_Description of the task_.
Retype verbatim everything in the items from the line containing "NGÀY 06 DUBAI – HÀ NỘI" down to the line containing "khách ghép 03 người/phòng", including both of those lines.

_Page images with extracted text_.
════════════════

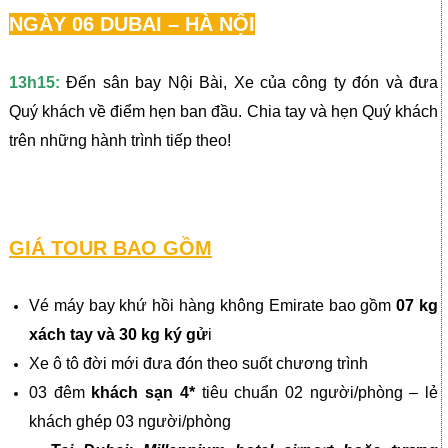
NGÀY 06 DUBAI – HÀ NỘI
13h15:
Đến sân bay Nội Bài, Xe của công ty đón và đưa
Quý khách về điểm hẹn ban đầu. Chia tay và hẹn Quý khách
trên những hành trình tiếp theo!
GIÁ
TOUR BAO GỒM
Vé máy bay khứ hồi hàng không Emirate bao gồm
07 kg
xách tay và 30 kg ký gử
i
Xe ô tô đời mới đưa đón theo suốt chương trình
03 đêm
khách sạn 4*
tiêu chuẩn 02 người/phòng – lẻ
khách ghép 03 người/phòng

════════════════

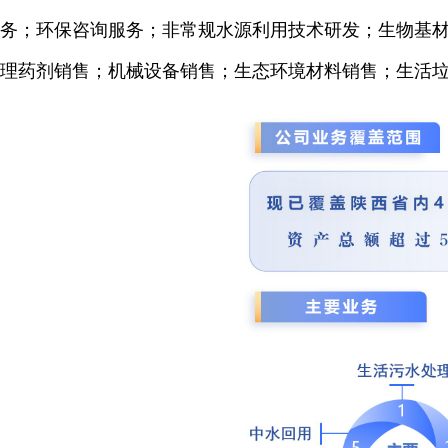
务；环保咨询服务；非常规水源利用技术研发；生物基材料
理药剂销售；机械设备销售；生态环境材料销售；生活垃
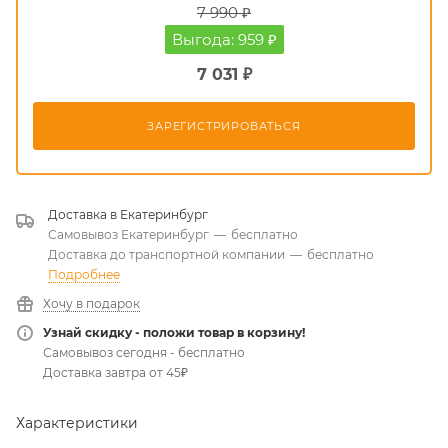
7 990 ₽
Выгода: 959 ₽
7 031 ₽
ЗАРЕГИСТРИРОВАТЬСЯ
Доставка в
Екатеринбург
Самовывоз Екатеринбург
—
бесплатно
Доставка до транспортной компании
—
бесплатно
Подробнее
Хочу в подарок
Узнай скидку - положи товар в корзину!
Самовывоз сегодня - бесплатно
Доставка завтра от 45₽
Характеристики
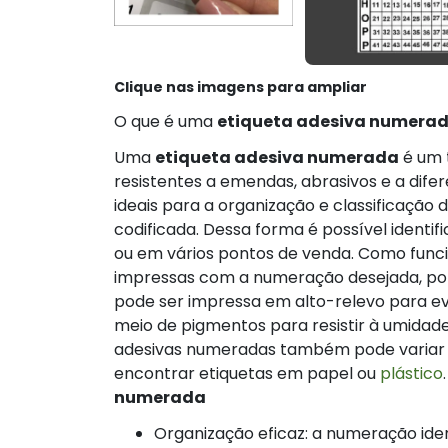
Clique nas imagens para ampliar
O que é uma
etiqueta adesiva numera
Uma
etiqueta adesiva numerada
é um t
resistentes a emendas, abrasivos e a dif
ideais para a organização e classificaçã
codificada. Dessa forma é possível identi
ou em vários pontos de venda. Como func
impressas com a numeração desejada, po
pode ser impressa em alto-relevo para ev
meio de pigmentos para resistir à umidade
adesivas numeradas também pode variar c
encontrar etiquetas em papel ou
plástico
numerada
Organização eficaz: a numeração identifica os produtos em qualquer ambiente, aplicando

════════════════

_Result for this exercise_.
NGÀY 06 DUBAI – HÀ NỘI
13h15:
Đến sân bay Nội Bài, Xe của công ty đón và đưa
Quý khách về điểm hẹn ban đầu. Chia tay và hẹn Quý khách
trên những hành trình tiếp theo!
GIÁ
TOUR BAO GỒM
Vé máy bay khứ hồi hàng không Emirate bao gồm
07 kg
xách tay và 30 kg ký gử
i
Xe ô tô đời mới đưa đón theo suốt chương trình
03 đêm
khách sạn 4*
tiêu chuẩn 02 người/phòng – lẻ
khách ghép 03 người/phòng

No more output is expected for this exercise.